I have used F&M without problems...but that does not mean you won't have issues. Most often the problems are operator errors like wrong temp/time/pressure and often lifting the press too quickly will cause ghosting in some transfers. When I am trying a new transfer company, I will order at least 2 more than I need and then cut those into quarters and do test press on scrap material like I am using


----------



## miktoxic (Feb 21, 2008)

i've done plastisol transfers before and they came out great. at that time i used howard sportswear and probably would use them again but they don't offer a screened plastisol number set, just vinyl, which i can do myself.

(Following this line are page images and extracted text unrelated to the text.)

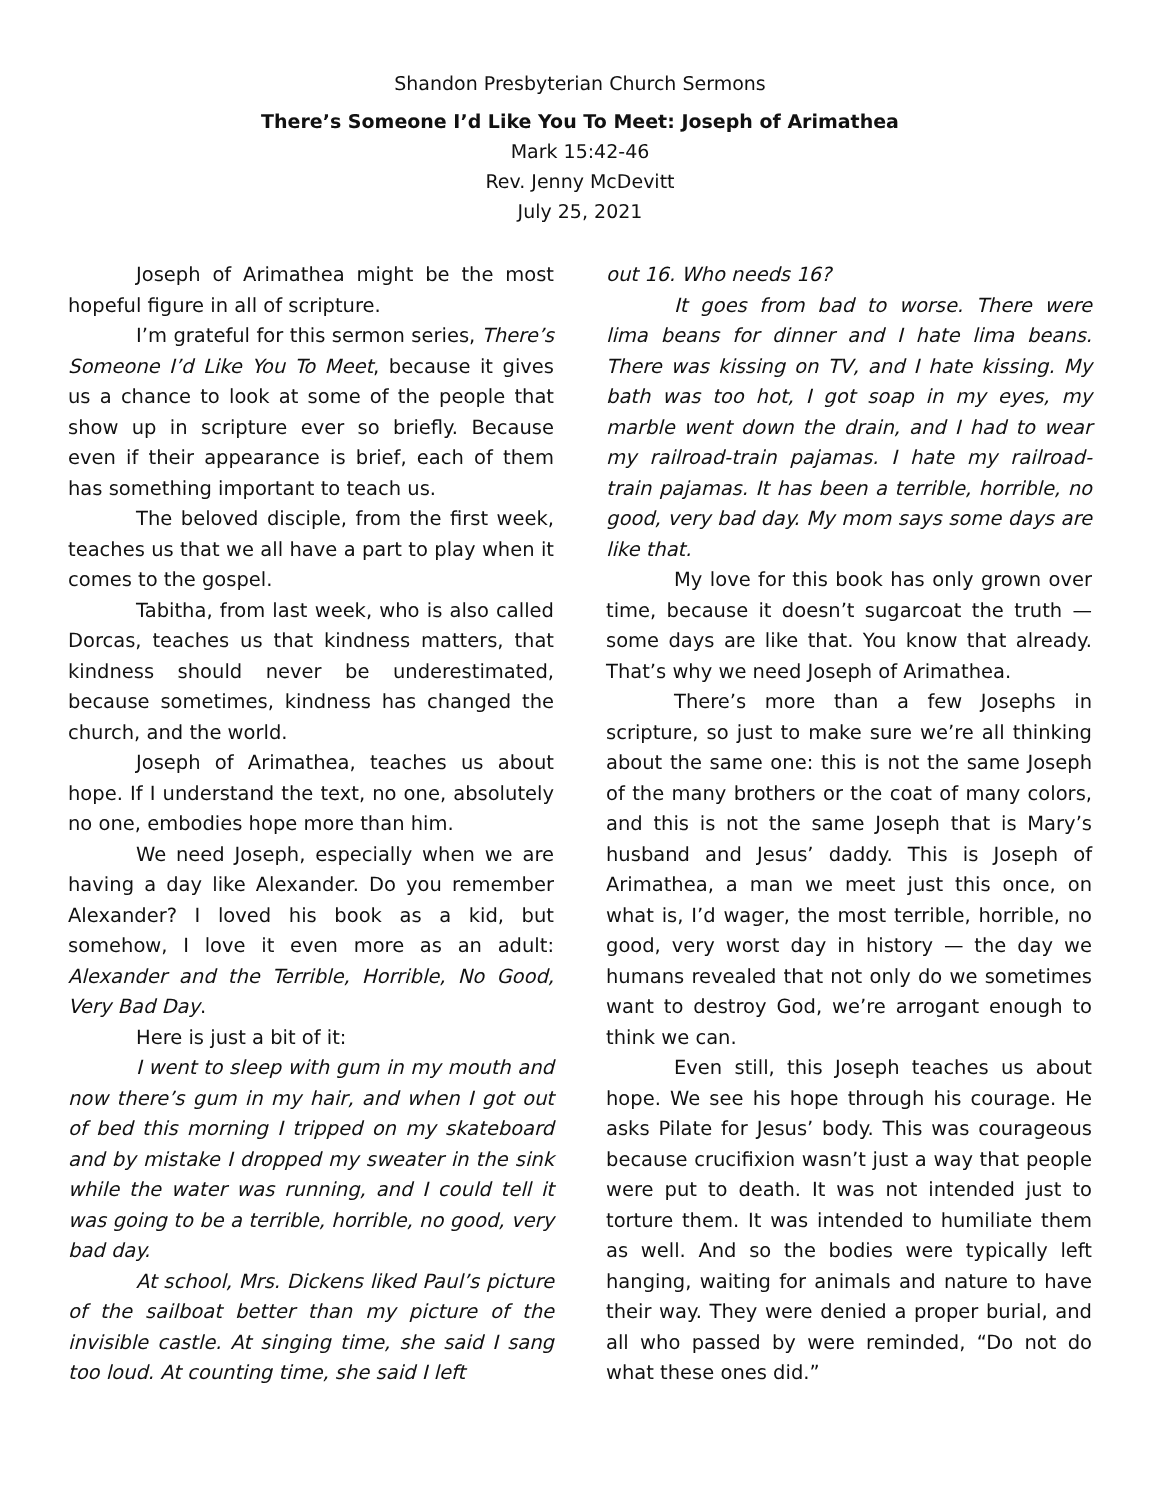Shandon Presbyterian Church Sermons
There’s Someone I’d Like You To Meet: Joseph of Arimathea
Mark 15:42-46
Rev. Jenny McDevitt
July 25, 2021
Joseph of Arimathea might be the most hopeful figure in all of scripture.
I’m grateful for this sermon series, There’s Someone I’d Like You To Meet, because it gives us a chance to look at some of the people that show up in scripture ever so briefly. Because even if their appearance is brief, each of them has something important to teach us.
The beloved disciple, from the first week, teaches us that we all have a part to play when it comes to the gospel.
Tabitha, from last week, who is also called Dorcas, teaches us that kindness matters, that kindness should never be underestimated, because sometimes, kindness has changed the church, and the world.
Joseph of Arimathea, teaches us about hope. If I understand the text, no one, absolutely no one, embodies hope more than him.
We need Joseph, especially when we are having a day like Alexander. Do you remember Alexander? I loved his book as a kid, but somehow, I love it even more as an adult: Alexander and the Terrible, Horrible, No Good, Very Bad Day.
Here is just a bit of it:
I went to sleep with gum in my mouth and now there’s gum in my hair, and when I got out of bed this morning I tripped on my skateboard and by mistake I dropped my sweater in the sink while the water was running, and I could tell it was going to be a terrible, horrible, no good, very bad day.
At school, Mrs. Dickens liked Paul’s picture of the sailboat better than my picture of the invisible castle. At singing time, she said I sang too loud. At counting time, she said I left
out 16. Who needs 16?
It goes from bad to worse. There were lima beans for dinner and I hate lima beans. There was kissing on TV, and I hate kissing. My bath was too hot, I got soap in my eyes, my marble went down the drain, and I had to wear my railroad-train pajamas. I hate my railroad-train pajamas. It has been a terrible, horrible, no good, very bad day. My mom says some days are like that.
My love for this book has only grown over time, because it doesn’t sugarcoat the truth — some days are like that. You know that already. That’s why we need Joseph of Arimathea.
There’s more than a few Josephs in scripture, so just to make sure we’re all thinking about the same one: this is not the same Joseph of the many brothers or the coat of many colors, and this is not the same Joseph that is Mary’s husband and Jesus’ daddy. This is Joseph of Arimathea, a man we meet just this once, on what is, I’d wager, the most terrible, horrible, no good, very worst day in history — the day we humans revealed that not only do we sometimes want to destroy God, we’re arrogant enough to think we can.
Even still, this Joseph teaches us about hope. We see his hope through his courage. He asks Pilate for Jesus’ body. This was courageous because crucifixion wasn’t just a way that people were put to death. It was not intended just to torture them. It was intended to humiliate them as well. And so the bodies were typically left hanging, waiting for animals and nature to have their way. They were denied a proper burial, and all who passed by were reminded, “Do not do what these ones did.”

the reason i asked about f&m is that there was an issue talked about on a couple of previous threads about a clear 'glue' that was placed over the finished print which after transferring would leave a 'ghosting' or like visible ring around the design. just hoped someone could tell me about their number sets.


----------



## wormil (Jan 7, 2008)

I'm not sure what the deal is the the glue. I've asked several people if the glue is on custom transfers or just myidwear and no one has responded. I emailed F&M and asked them the same question - no answer. I think I even asked the F&M guy on the forums and never got an answer. Maybe I'll break down and call them tomorrow and ask because I'm not having good luck with other companies right now.


----------